Error: Missing Graphic Image

The figure above illustrates a sample SyncMirror configuration. A 24-drive aggregate was created on the controller with 12 drives from a shelf allocated on Site A and 12 drives from a shelf allocated on Site B. The drives were grouped into two mirrored RAID groups. RAID Group 0 includes a 6-drive plex on Site A mirrored to a 6-drive plex on Site B. Likewise, RAID Group 1 includes a 6-drive plex on Site A mirrored to a 6-drive plex on Site B.

SyncMirror is normally used to provide remote mirroring with MetroCluster systems, with one copy of the data at each site. On occasion, it has been used to provide an extra level of redundancy in a single system. In particular, it provides shelf-level redundancy. A drive shelf already contains dual power supplies and controllers and is overall little more than sheet metal, but in some cases the extra protection might be warranted. For example, one NetApp customer has deployed SyncMirror for a mobile real-time analytics platform used during automotive testing. The system was separated into two physical racks supplied by independent power feeds from independent UPS systems.

Checksums

The topic of checksums is of particular interest to DBAs who are accustomed to using Oracle RMAN streaming backups migrates to snapshot-based backups. One feature of RMAN is that it performs integrity checks during backup operations. Although this feature has some value, its primary benefit is for a database that is not used on a modern storage array. When physical drives are used for an Oracle database, it is nearly certain that corruption eventually occurs as the drives age, a problem that is addressed by array-based checksums in true storage arrays.
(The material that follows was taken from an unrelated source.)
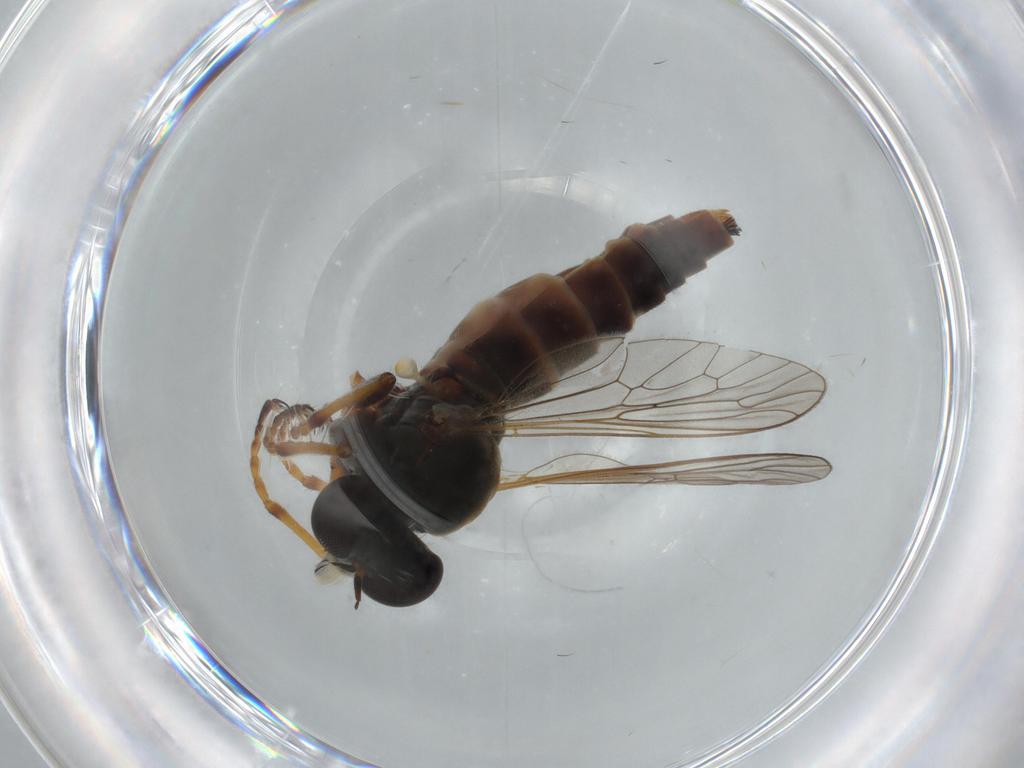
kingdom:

With a real storage array, data integrity is protected by using checksums at multiple levels. If data is corrupted in an IP-based network, the Transmission Control Protocol (TCP) layer rejects the packet data and requests retransmission. The FC protocol includes checksums, as does encapsulated SCSI data. After it is on the array, ONTAP has RAID and checksum protection. Corruption can occur, but, as in most enterprise arrays, it is detected and corrected. Typically, an entire drive fails, prompting a RAID rebuild, and database integrity is unaffected. It is still possible for individual bytes on a drive to be damaged by cosmic radiation or failing flash cells. If this happens, the parity check would fail, the drive would be failed out and a RAID rebuild would begin. Once again, data integrity is unaffected. The final line of defense is the use of checksums. If, for example, a catastrophic firmware error on a drive corrupted data in a way that somehow was not detected by a RAID parity check, the checksum would not match and ONTAP would prevent the transfer of a corrupted block before the Oracle database could receive it.

The Oracle datafile and redo log architecture is also designed to deliver the highest possible level of data integrity, even under extreme circumstances. At the most basic level, Oracle blocks include checksum and basic logical checks with almost every I/O. If Oracle has not crashed or taken a tablespace offline, then the data is intact. The degree of data integrity checking is adjustable, and Oracle can also be configured to confirm writes. As a result, almost all crash and failure scenarios can be recovered, and in the extremely rare event of an unrecoverable situation, corruption is promptly detected.

Most NetApp customers using Oracle databases discontinue the use of RMAN and other backup products after migrating to snapshot-based backups. There are still options in which RMAN can be used to perform block-level recovery with SnapCenter. However, on a day-to-day basis, RMAN, NetBackup, and other products are only used occasionally to create monthly or quarterly archival copies.

Some customers choose to run dbv periodically to perform integrity checks on their existing databases. NetApp discourages this practice because it creates unnecessary I/O load. As discussed above, if the database was not previously experiencing problems, the chance of dbv detecting a problem is close to zero, and this utility creates a very high sequential I/O load on the network and storage system. Unless there is reason to believe corruption exists, such as exposure to a known Oracle bug, there is no reason to run dbv.